Annette Skovsted Hansen has also noticed that the help provided for international staff and their spouses is growing slowly.
“I hope there are signs of a more positive development in this area. Internationalisation has become so widespread and the international labour force has become so important – perhaps that’s why people are becoming more aware of the problems of international researchers,” she says.
The new manager for international activities, Kristian Thorn, has only had the job since 1 March this year – only about three weeks – so he is not yet ready to say exactly how the help given to international researchers will be improved in future.
But he is certain that things need to change.
“I’m very keen to make rapid progress in this area. Internationalisation is an important area of focus for the university, and it’s no good recruiting people from abroad if we then fail to help their families to find their feet in Denmark. I think we need a more holistic view of the way we receive and integrate researchers from other countries,” he explains.
Integration takes years
Both Iliona Pappa and Philipp Schröder agree that they need help to understand Danish, Denmark and the Danes. So far Iliona Pappa has made a start on the language, but the language alone sometimes seems like an insurmountable barrier.

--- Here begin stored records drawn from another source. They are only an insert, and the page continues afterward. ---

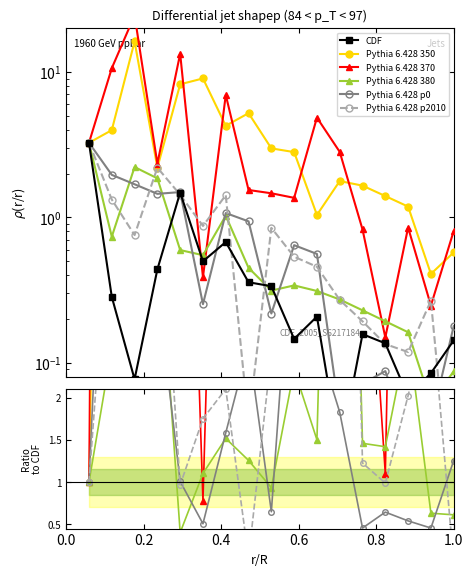

In Pythia 6.428 p2010, how many points are lower than both neighbors (excluding endpoints)?

4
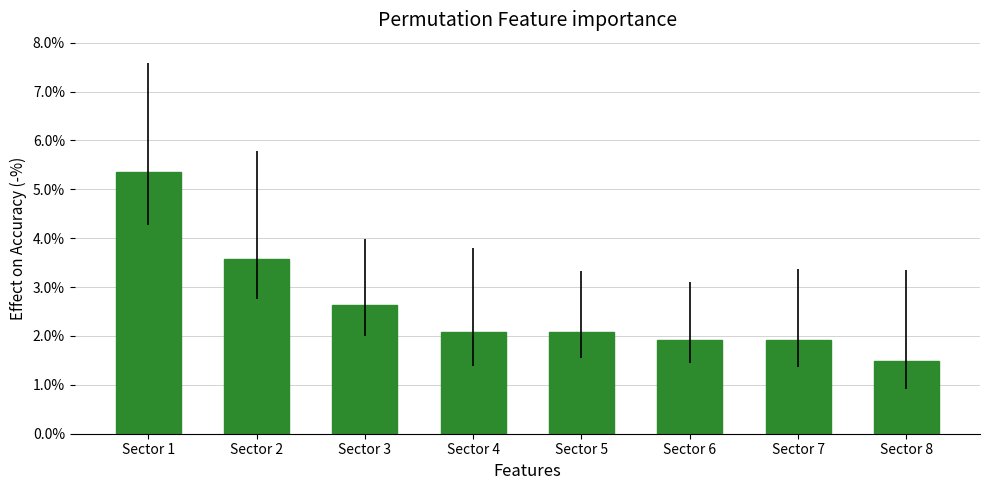

How many data points are less than 2?

3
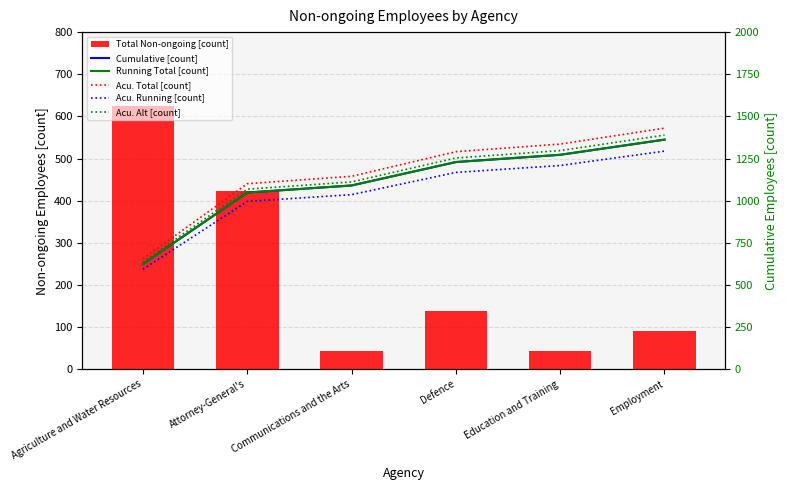

Which series changed the most between Agriculture and Water Resources and Communications and the Arts?

Total Non-ongoing [count]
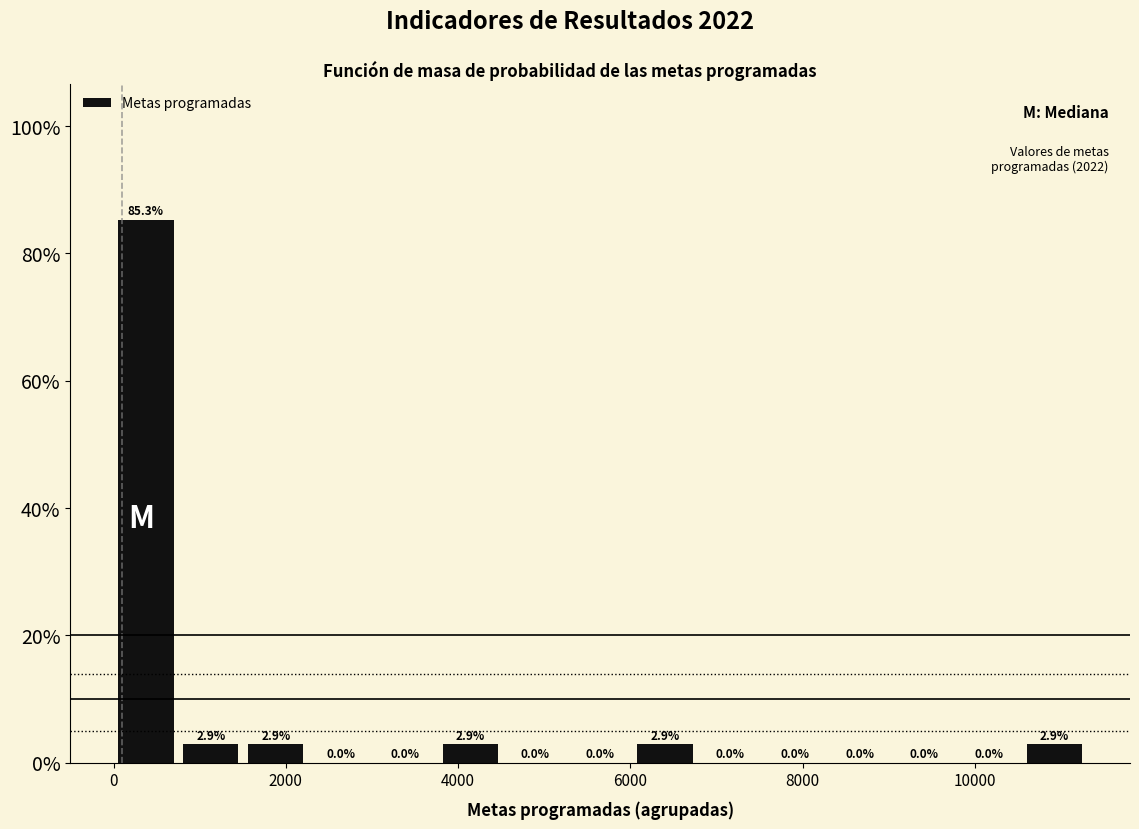

Around what value on the x-axis is the tallest bar? Give the approximate position of its centre, as read against the axis.

400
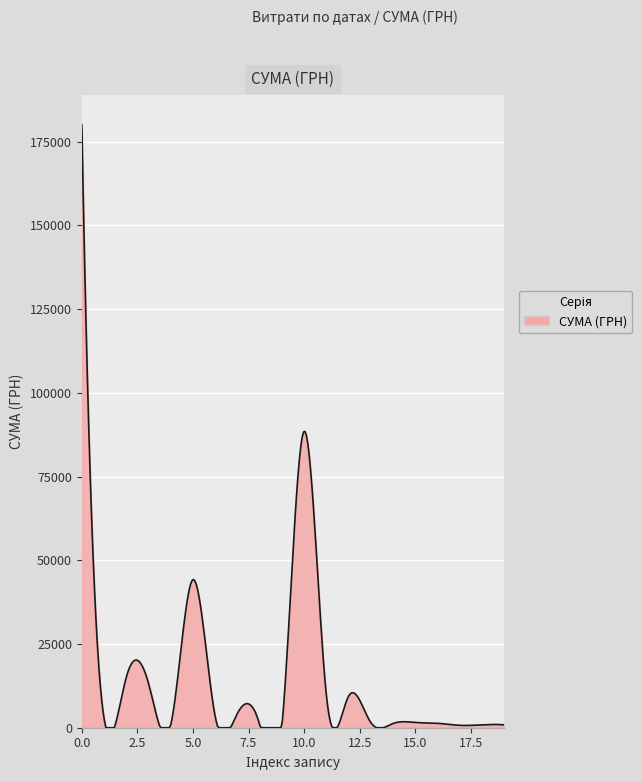

What is the maximum value shown in the chart?

180000.0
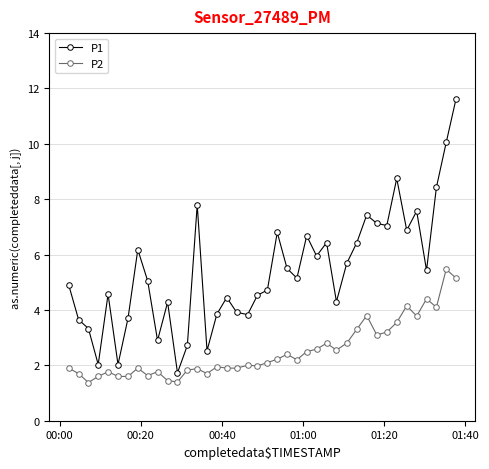

Which series has the largest total across all categories?

P1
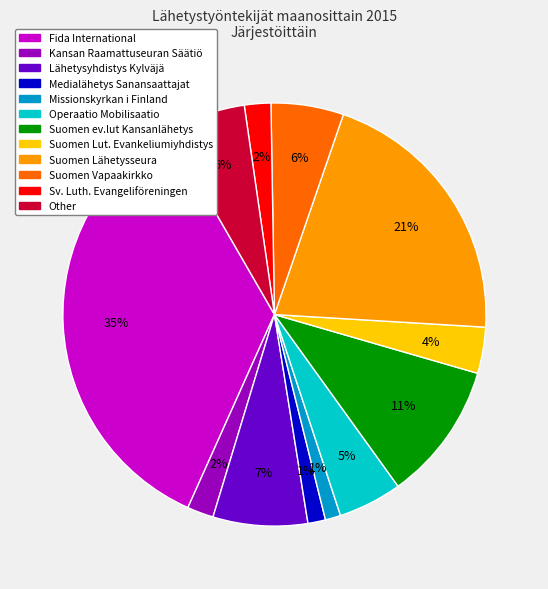

To the nearest percent, what is the average slice percentage?

8%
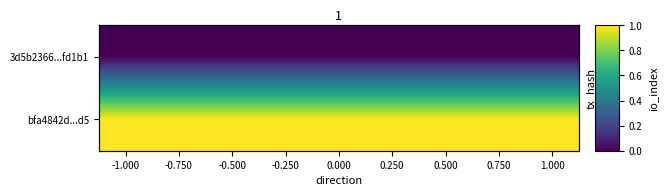

Which label corresponds to the largest value in the chart?

-1.000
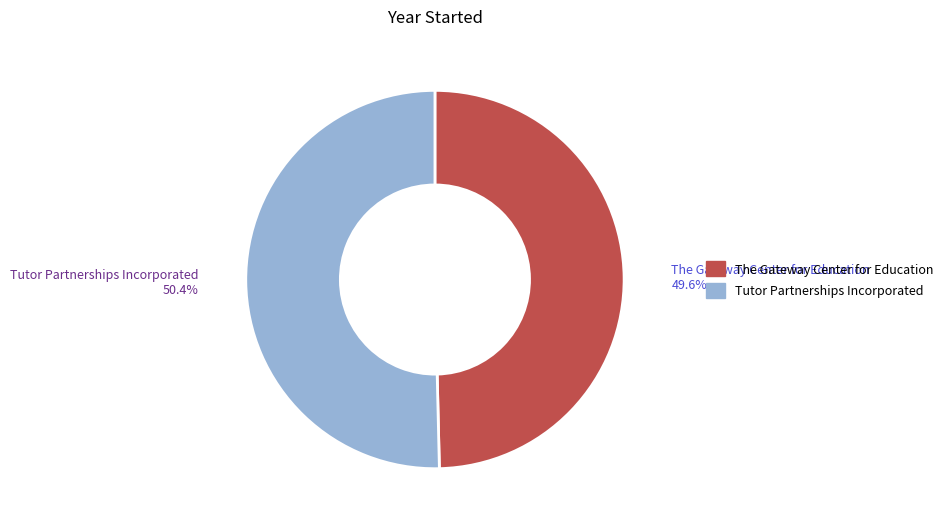

True or false: The Gateway Center for Education accounts for 50% of the total.

True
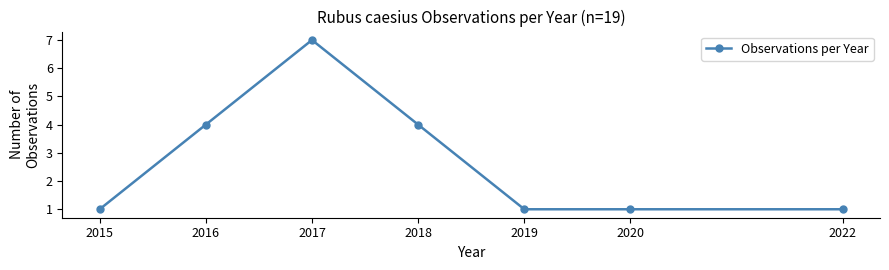

Which label corresponds to the largest value in the chart?

2017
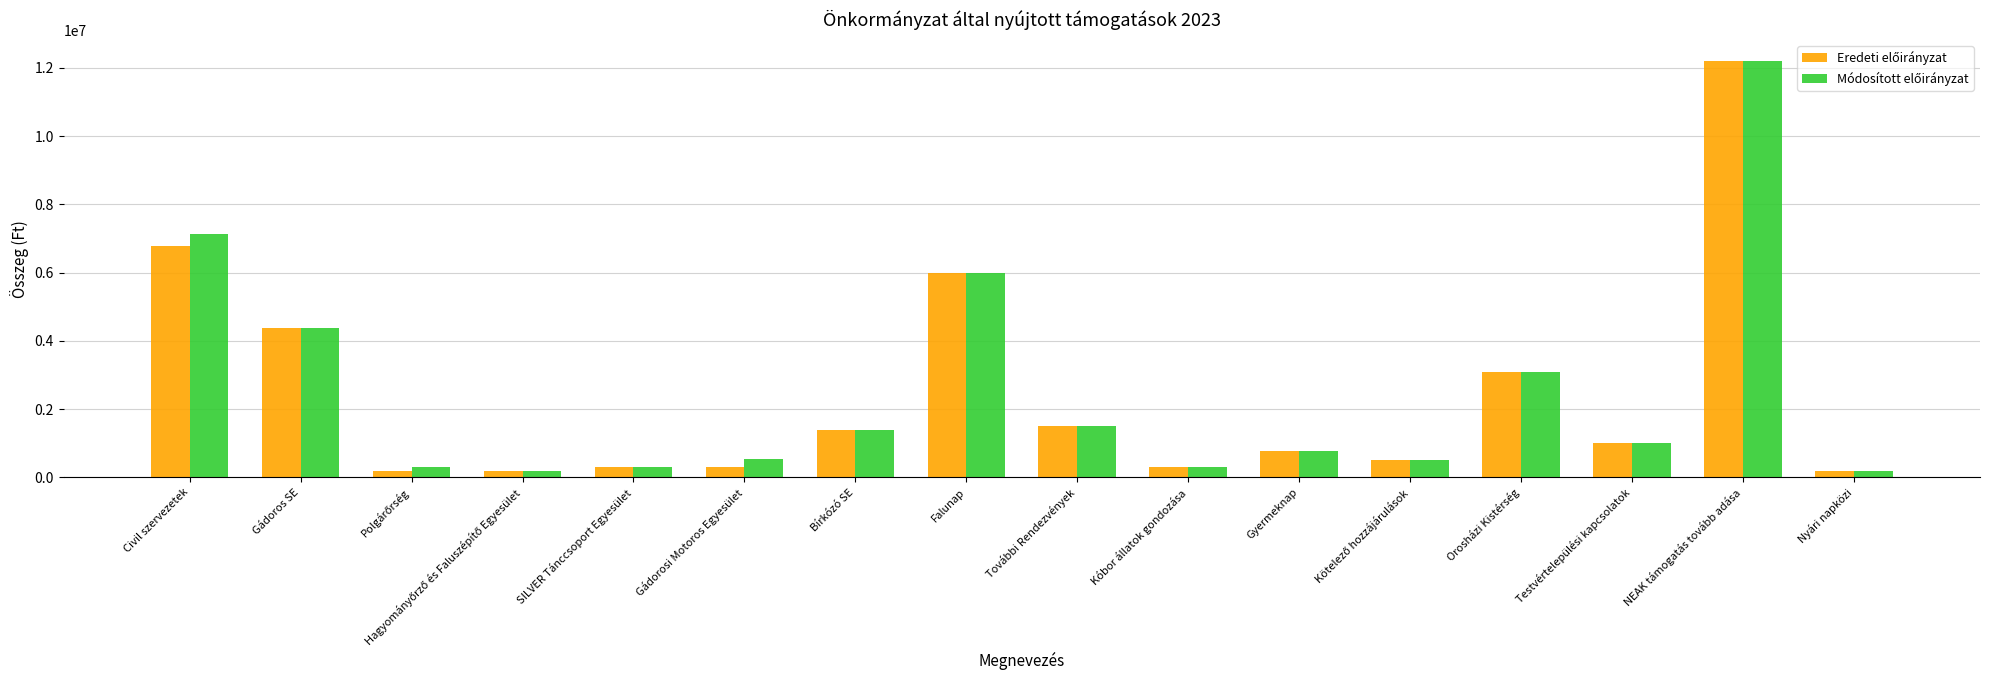

At how many categories does at least one series exceed 2227999?

5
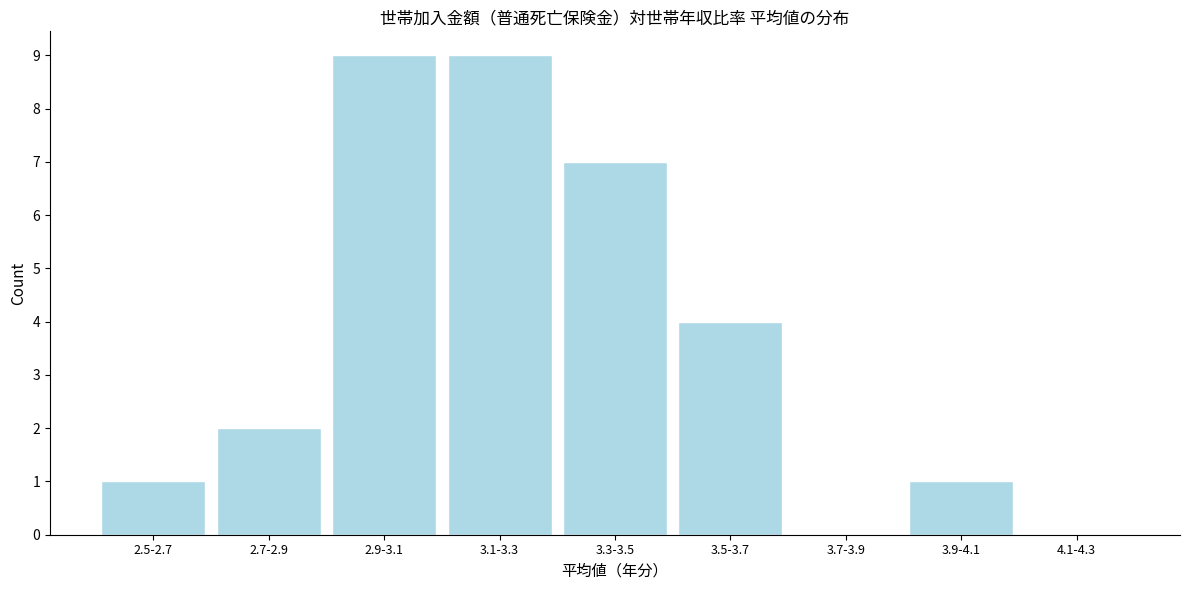

Reading right to left, extract all data points from this chart.

4.1-4.3=0	3.9-4.1=1	3.7-3.9=0	3.5-3.7=4	3.3-3.5=7	3.1-3.3=9	2.9-3.1=9	2.7-2.9=2	2.5-2.7=1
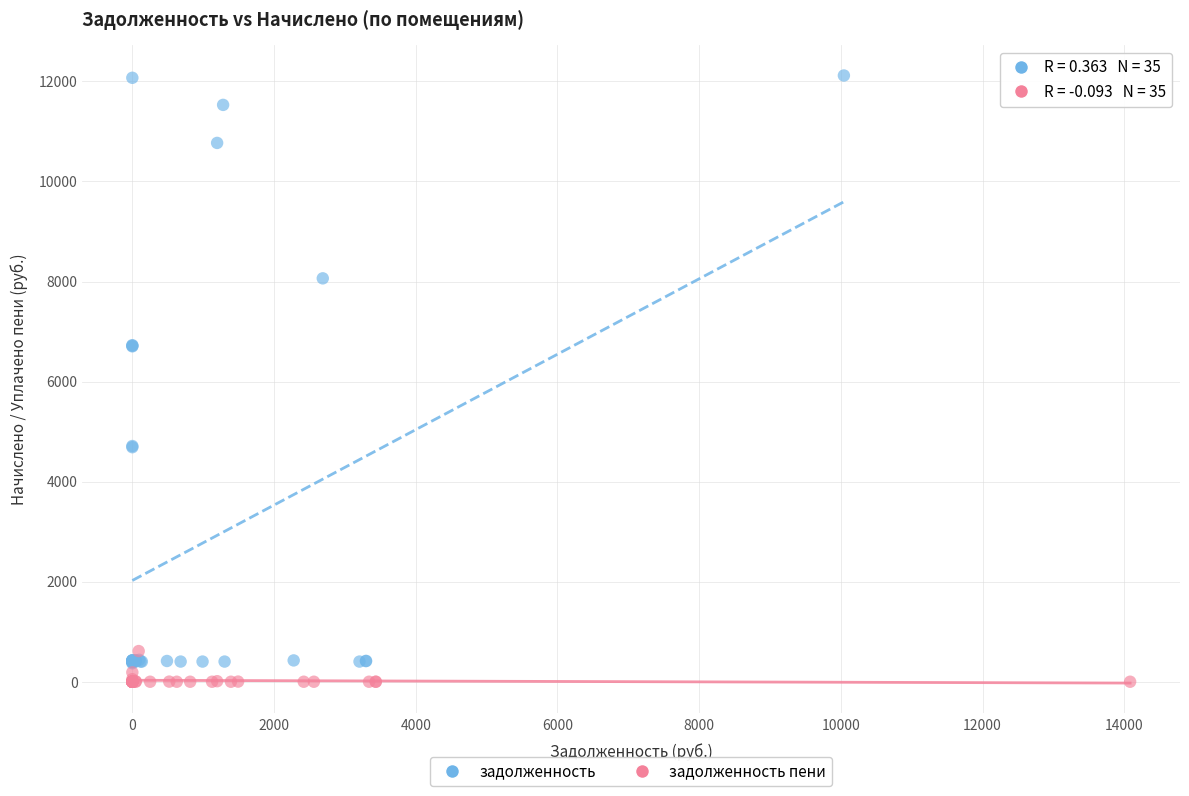

Which series reaches the maximum Y coordinate?

задолженность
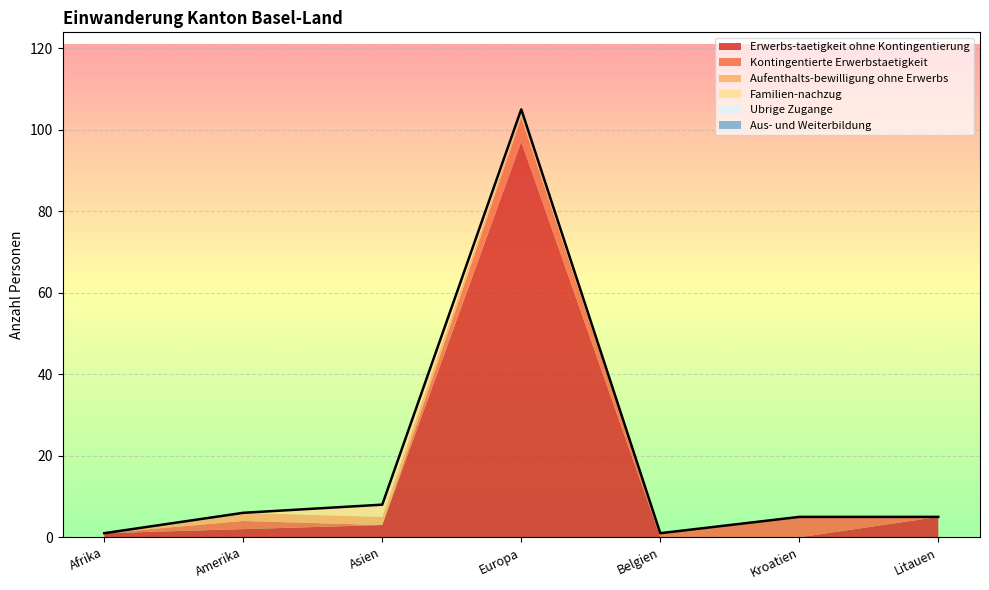

How many lines are shown in the chart?

6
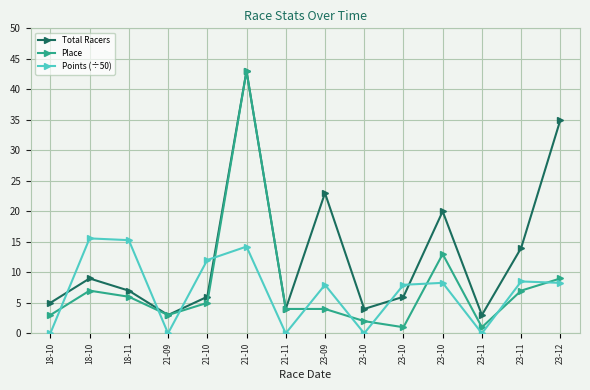

Which series has the largest total across all categories?

Total Racers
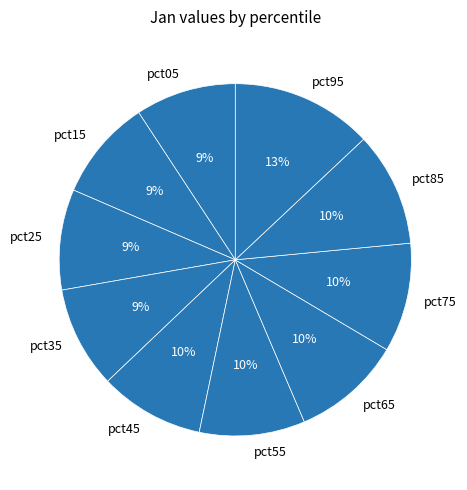

To the nearest percent, what is the difference between the largest and smallest slice percentages?

4%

“I think the hardest thing is that the Danish you hear doesn’t seem to match the Danish you read. The pronunciation is really difficult,” she says, as she and the rest of her language class practise pronouncing the nine Danish vowels correctly.
Philipp Schröder has a Danish wife, he speaks perfect Danish with very little accent, and he feels at home in Aarhus. But it has taken him almost ten years to achieve this.
“Speaking as a researcher from abroad, I can say that it takes you a long time to feel at home in a new country and a new culture. Denmark is a very homogeneous society, and it’s difficult to find your feet not only during the first few months but actually during the first few years. I’ve lost some really excellent colleagues – they gave up and went home because they never settled down here. And that’s a great loss for the university,” he explains.
But Philipp Schröder underlines that even he has a few limits as far as full integration into Denmark is concerned.
“I still support the German football team; and even though plenty of language courses and plenty of hard work mean that I can now actually say øllebrød correctly (øllebrød is rye bread boiled with beer, red.), I still wouldn’t dream of serving it for my friends! But in all other respects I like living in Denmark,” he smiles.